==== Data excerpts
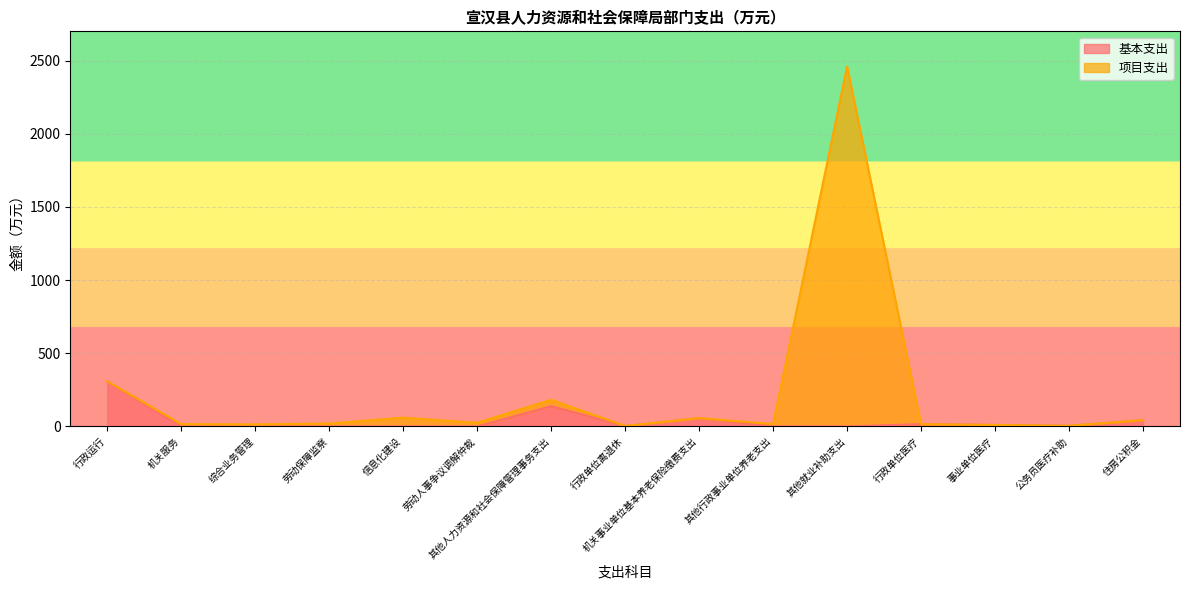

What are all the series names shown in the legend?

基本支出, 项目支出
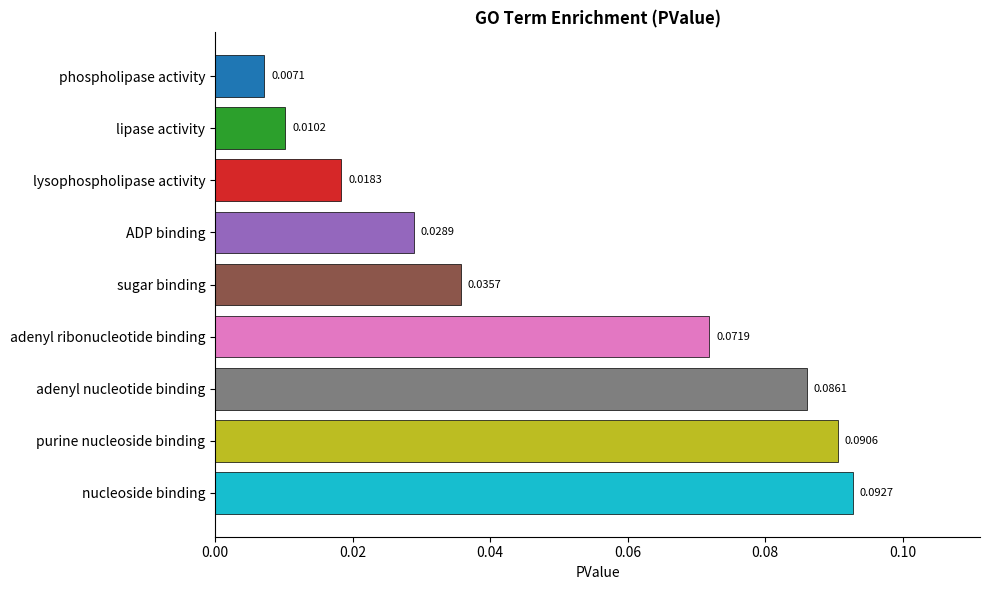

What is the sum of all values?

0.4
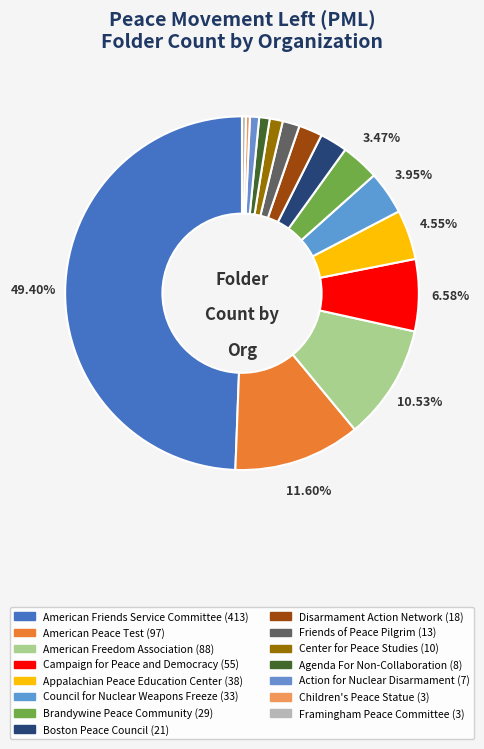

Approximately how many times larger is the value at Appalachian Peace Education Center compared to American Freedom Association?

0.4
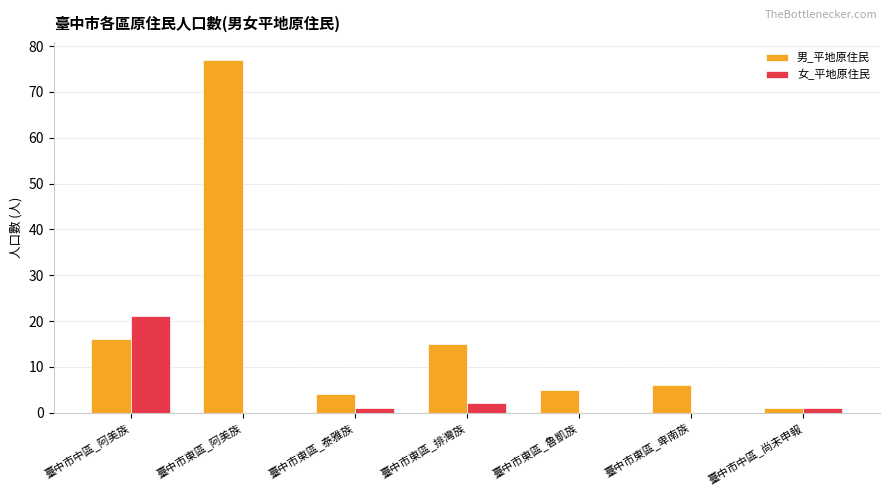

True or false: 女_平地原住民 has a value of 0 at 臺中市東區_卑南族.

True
========
• **Task statement**:
Return the lines above word for word, but leave out the pictures.

• **Response to the task**:
What are all the series names shown in the legend?

基本支出, 项目支出

What is the sum of all values?

0.4

Approximately how many times larger is the value at Appalachian Peace Education Center compared to American Freedom Association?

0.4

True or false: 女_平地原住民 has a value of 0 at 臺中市東區_卑南族.

True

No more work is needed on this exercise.